My youngest – and final – child has finally figured out how to poop in the potty. (pardon the scientific jargon. I mean “take a dump.”)

This is a Good Thing, right?

But wait. Now she does it ever five minutes. I swear this child has pooped ten times today. In fact, she interrupted the writing of this post with poop. See, you can’t just poop – you have to show somebody. Without a witness, you can’t get to the Much Rejoicing part.

This child has to be the cleanest thing in this house, if you know what I mean. But her eyes are still brown.

Anyway, what a great way to finish the year! I’m thinking I’ve bought my last case of pullups.

Holiday movies

“Dad, I want to see ‘Rocky Balboa.'”

“Do you know what it’s about?”

“Yes. It’s a guy that’s old and hurt and he wants to get into wrestling.”

“That would be boxing.”

“Same thing.”

Then… nothing happened.

After a while, nothing continued to happen.

Hope y’all are well. We are doing Home Stuff, which means Get Organized or Die Trying Week. For inspiration we are watching the HGTV shows where the designer goes to the persons house and makes them throw away their crap, amidst tears and gnashing of teeth.

The kids haven’t drawn (much) blood yet, the dogs only ran away three times yesterday, and there’s only an 80% chance of thunderstorms (some possibly severe) today, so of course they’ll wanna ride bikes all day.

In the Lard Ass department, I ran 3 1/2 miles today, before dawn.
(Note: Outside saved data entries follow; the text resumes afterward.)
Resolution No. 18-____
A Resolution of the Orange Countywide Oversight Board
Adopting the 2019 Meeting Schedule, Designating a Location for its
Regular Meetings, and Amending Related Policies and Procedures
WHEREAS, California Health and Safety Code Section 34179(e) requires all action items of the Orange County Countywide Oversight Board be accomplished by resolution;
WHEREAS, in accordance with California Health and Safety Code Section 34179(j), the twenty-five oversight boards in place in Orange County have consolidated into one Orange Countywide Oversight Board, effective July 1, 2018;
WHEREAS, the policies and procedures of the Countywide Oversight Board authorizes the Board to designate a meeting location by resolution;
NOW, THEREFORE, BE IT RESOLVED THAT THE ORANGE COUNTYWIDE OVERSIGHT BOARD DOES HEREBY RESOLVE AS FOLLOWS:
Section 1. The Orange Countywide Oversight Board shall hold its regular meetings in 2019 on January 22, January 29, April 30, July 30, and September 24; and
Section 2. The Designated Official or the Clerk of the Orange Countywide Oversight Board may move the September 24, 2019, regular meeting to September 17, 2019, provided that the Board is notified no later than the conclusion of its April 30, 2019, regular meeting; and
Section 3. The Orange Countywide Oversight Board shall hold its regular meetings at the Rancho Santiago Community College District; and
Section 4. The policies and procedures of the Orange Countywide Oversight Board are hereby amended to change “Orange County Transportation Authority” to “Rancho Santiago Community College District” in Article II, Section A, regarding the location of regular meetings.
It was good. It was humid. But I did it. I’m planning on five miles on Sunday to finish out the year in a good way. I was going to do it Monday but that would be just kidding myself.

There’s not much point in watching TV, we get Wall-to-Wall coverage of the Greatest Dead President Since Reagan, also all the “best of” and “worst of” 2006 shows and “how to get organized or die trying.” Nothing I wanna see.

It just started raining. Hard. Must be time to run to the store!